- _Exercise directions_
Can you quote the records below in full, word for word?

- _Dataset records_
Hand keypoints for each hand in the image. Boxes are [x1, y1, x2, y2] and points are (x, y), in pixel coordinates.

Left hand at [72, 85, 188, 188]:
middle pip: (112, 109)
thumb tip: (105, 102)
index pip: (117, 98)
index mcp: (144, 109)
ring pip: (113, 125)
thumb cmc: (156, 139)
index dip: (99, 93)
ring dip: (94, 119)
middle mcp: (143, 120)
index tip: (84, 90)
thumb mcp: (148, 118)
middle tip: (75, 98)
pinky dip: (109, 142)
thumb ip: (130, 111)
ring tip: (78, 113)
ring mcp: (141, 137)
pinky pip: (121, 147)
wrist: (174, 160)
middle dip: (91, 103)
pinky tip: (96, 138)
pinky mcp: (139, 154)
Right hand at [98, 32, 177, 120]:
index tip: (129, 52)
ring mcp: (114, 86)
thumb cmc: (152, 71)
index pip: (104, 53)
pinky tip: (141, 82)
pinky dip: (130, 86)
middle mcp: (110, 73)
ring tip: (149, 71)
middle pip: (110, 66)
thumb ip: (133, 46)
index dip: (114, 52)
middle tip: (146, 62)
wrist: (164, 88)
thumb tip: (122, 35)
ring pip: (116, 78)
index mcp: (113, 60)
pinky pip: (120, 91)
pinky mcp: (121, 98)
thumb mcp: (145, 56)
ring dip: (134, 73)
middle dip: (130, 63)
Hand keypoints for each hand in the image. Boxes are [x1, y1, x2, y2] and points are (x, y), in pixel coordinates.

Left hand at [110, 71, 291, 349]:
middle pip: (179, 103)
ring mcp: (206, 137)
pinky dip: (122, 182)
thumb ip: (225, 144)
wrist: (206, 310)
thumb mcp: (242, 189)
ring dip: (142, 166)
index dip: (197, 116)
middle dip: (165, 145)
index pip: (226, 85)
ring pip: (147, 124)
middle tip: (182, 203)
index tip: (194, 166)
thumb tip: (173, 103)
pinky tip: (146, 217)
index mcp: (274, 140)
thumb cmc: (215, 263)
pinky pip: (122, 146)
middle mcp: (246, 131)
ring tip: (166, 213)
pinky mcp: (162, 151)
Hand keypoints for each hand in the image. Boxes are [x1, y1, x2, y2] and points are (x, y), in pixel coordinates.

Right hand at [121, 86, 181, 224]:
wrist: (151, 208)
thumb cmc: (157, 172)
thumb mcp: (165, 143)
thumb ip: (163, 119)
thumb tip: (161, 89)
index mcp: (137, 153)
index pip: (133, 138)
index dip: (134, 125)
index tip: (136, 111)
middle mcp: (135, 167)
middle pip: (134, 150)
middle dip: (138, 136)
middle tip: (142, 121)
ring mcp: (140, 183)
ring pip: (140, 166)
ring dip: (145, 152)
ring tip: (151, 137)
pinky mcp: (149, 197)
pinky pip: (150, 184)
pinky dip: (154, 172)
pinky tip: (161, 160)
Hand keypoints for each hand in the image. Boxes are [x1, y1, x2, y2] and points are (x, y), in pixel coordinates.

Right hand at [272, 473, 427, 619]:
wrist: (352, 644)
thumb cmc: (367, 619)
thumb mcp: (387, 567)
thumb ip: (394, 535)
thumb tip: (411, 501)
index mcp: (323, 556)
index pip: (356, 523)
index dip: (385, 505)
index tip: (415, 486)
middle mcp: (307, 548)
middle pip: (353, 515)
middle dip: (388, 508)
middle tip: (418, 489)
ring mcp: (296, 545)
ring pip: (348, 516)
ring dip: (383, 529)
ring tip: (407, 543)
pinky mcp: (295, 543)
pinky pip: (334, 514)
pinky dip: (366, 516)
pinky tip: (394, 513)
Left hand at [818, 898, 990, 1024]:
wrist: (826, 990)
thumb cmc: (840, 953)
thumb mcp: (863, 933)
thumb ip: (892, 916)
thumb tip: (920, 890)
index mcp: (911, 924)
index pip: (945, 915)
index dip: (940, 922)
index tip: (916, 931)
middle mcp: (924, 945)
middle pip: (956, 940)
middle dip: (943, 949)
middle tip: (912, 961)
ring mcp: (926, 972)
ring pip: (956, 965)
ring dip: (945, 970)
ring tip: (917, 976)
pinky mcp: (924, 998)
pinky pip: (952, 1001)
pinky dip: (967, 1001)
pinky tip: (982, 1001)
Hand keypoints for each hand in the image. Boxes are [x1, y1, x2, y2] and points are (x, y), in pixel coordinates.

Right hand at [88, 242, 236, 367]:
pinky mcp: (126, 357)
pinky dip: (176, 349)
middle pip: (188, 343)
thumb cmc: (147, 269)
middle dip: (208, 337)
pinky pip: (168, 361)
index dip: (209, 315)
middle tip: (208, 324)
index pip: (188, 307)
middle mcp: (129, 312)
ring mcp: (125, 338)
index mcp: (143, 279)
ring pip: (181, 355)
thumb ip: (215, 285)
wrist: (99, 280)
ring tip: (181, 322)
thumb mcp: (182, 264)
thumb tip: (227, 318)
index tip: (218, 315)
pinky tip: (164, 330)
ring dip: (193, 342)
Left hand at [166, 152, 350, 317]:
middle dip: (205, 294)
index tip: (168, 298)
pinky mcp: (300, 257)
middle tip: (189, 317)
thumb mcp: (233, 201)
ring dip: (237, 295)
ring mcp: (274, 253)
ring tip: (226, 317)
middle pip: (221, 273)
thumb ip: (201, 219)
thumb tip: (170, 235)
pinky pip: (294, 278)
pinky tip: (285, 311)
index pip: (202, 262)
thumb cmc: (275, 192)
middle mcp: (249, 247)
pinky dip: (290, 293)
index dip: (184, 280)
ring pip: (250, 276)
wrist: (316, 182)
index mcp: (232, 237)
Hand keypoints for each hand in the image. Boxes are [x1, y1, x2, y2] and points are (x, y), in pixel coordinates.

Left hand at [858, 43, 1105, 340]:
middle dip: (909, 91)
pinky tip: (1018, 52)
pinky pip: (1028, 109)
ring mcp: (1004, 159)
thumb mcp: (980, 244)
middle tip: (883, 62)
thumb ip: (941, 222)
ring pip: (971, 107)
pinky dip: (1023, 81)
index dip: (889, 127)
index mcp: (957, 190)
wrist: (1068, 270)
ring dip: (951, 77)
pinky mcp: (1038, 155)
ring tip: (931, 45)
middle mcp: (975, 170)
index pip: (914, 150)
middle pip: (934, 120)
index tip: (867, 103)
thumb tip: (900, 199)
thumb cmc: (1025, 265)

- _Solution to this problem_
Hand keypoints for each hand in the image. Boxes are [x1, y1, x2, y2] and points are (x, y), in pixel coordinates.

Left hand at [72, 85, 188, 188]:
middle pip: (112, 109)
thumb tip: (105, 102)
index pip: (117, 98)
index mcp: (144, 109)
ring pip: (113, 125)
thumb cmc: (156, 139)
index dip: (99, 93)
ring dip: (94, 119)
middle mcp: (143, 120)
index tip: (84, 90)
thumb mcp: (148, 118)
middle tip: (75, 98)
pinky dip: (109, 142)
thumb ip: (130, 111)
ring tip: (78, 113)
ring mcp: (141, 137)
pinky pip: (121, 147)
wrist: (174, 160)
middle dip: (91, 103)
pinky tip: (96, 138)
pinky mcp: (139, 154)
Right hand at [98, 32, 177, 120]:
index tip: (129, 52)
ring mcp: (114, 86)
thumb cmc: (152, 71)
index pip: (104, 53)
pinky tip: (141, 82)
pinky dip: (130, 86)
middle mcp: (110, 73)
ring tip: (149, 71)
middle pip: (110, 66)
thumb ip: (133, 46)
index dip: (114, 52)
middle tip: (146, 62)
wrist: (164, 88)
thumb tip: (122, 35)
ring pip: (116, 78)
index mcp: (113, 60)
pinky pip: (120, 91)
pinky mcp: (121, 98)
thumb mcp: (145, 56)
ring dip: (134, 73)
middle dip: (130, 63)
Hand keypoints for each hand in the image. Boxes are [x1, y1, x2, y2] and points are (x, y), in pixel coordinates.

Left hand at [110, 71, 291, 349]:
middle pip: (179, 103)
ring mcp: (206, 137)
pinky dip: (122, 182)
thumb ip: (225, 144)
wrist: (206, 310)
thumb mcp: (242, 189)
ring dip: (142, 166)
index dip: (197, 116)
middle dip: (165, 145)
index pip: (226, 85)
ring pip: (147, 124)
middle tip: (182, 203)
index tip: (194, 166)
thumb tip: (173, 103)
pinky tip: (146, 217)
index mcp: (274, 140)
thumb cmc: (215, 263)
pinky pip: (122, 146)
middle mcp: (246, 131)
ring tip: (166, 213)
pinky mcp: (162, 151)
Hand keypoints for each hand in the image. Boxes are [x1, y1, x2, y2] and points are (x, y), in pixel coordinates.

Right hand at [121, 86, 181, 224]:
wrist: (151, 208)
thumb cmc: (157, 172)
thumb mcp: (165, 143)
thumb ip: (163, 119)
thumb tip: (161, 89)
index mcp: (137, 153)
index pip: (133, 138)
index dip: (134, 125)
index tip: (136, 111)
middle mcp: (135, 167)
middle pip: (134, 150)
middle dip: (138, 136)
middle tip: (142, 121)
ring mcp: (140, 183)
ring pip: (140, 166)
ring dip: (145, 152)
ring tip: (151, 137)
pinky mcp: (149, 197)
pinky pip: (150, 184)
pinky dip: (154, 172)
pinky tip: (161, 160)
Hand keypoints for each hand in the image. Boxes are [x1, y1, x2, y2] and points are (x, y), in pixel coordinates.

Right hand at [272, 473, 427, 619]:
wrist: (352, 644)
thumb cmc: (367, 619)
thumb mcp: (387, 567)
thumb ip: (394, 535)
thumb tip: (411, 501)
index mcp: (323, 556)
index pip: (356, 523)
index dip: (385, 505)
index tip: (415, 486)
middle mcp: (307, 548)
middle pip: (353, 515)
middle dip: (388, 508)
middle tip: (418, 489)
ring mcp: (296, 545)
ring pip: (348, 516)
ring dip: (383, 529)
ring tip: (407, 543)
pinky mcp: (295, 543)
pinky pip: (334, 514)
pinky dip: (366, 516)
pinky tip: (394, 513)
Left hand at [818, 898, 990, 1024]:
wrist: (826, 990)
thumb cmc: (840, 953)
thumb mcp: (863, 933)
thumb ip: (892, 916)
thumb tip: (920, 890)
index mcp: (911, 924)
index pip: (945, 915)
index dip: (940, 922)
index tip: (916, 931)
middle mcp: (924, 945)
middle pip: (956, 940)
middle dip: (943, 949)
middle tip: (912, 961)
ring mcp: (926, 972)
ring pip: (956, 965)
ring dip: (945, 970)
ring tip: (917, 976)
pinky mcp: (924, 998)
pinky pip: (952, 1001)
pinky dip: (967, 1001)
pinky tip: (982, 1001)
Hand keypoints for each hand in the image. Boxes are [x1, y1, x2, y2] and points are (x, y), in pixel coordinates.

Right hand at [88, 242, 236, 367]:
pinky mcp: (126, 357)
pinky dip: (176, 349)
middle pip: (188, 343)
thumb cmc: (147, 269)
middle dip: (208, 337)
pinky pip: (168, 361)
index dip: (209, 315)
middle tip: (208, 324)
index pip: (188, 307)
middle mcp: (129, 312)
ring mcp: (125, 338)
index mcp: (143, 279)
ring pip: (181, 355)
thumb ip: (215, 285)
wrist: (99, 280)
ring tip: (181, 322)
thumb mcp: (182, 264)
thumb tip: (227, 318)
index tip: (218, 315)
pinky tip: (164, 330)
ring dip: (193, 342)
Left hand at [166, 152, 350, 317]:
middle dip: (205, 294)
index tip: (168, 298)
pinky mcp: (300, 257)
middle tip: (189, 317)
thumb mcp: (233, 201)
ring dip: (237, 295)
ring mcp: (274, 253)
ring tip: (226, 317)
middle pip: (221, 273)
thumb ip: (201, 219)
thumb tip: (170, 235)
pinky pip: (294, 278)
pinky tip: (285, 311)
index pip: (202, 262)
thumb cmc: (275, 192)
middle mcp: (249, 247)
pinky dip: (290, 293)
index dip: (184, 280)
ring pip: (250, 276)
wrist: (316, 182)
index mcp: (232, 237)
Hand keypoints for each hand in the image. Boxes are [x1, y1, x2, y2] and points are (x, y), in pixel coordinates.

Left hand at [858, 43, 1105, 340]:
middle dip: (909, 91)
pinky tip: (1018, 52)
pinky pip: (1028, 109)
ring mcp: (1004, 159)
thumb mcp: (980, 244)
middle tip: (883, 62)
thumb ip: (941, 222)
ring pip: (971, 107)
pinky dip: (1023, 81)
index dip: (889, 127)
index mcp: (957, 190)
wrist: (1068, 270)
ring dip: (951, 77)
pinky mcp: (1038, 155)
ring tip: (931, 45)
middle mcp: (975, 170)
index pip: (914, 150)
middle pip: (934, 120)
index tip: (867, 103)
thumb tip: (900, 199)
thumb cmc: (1025, 265)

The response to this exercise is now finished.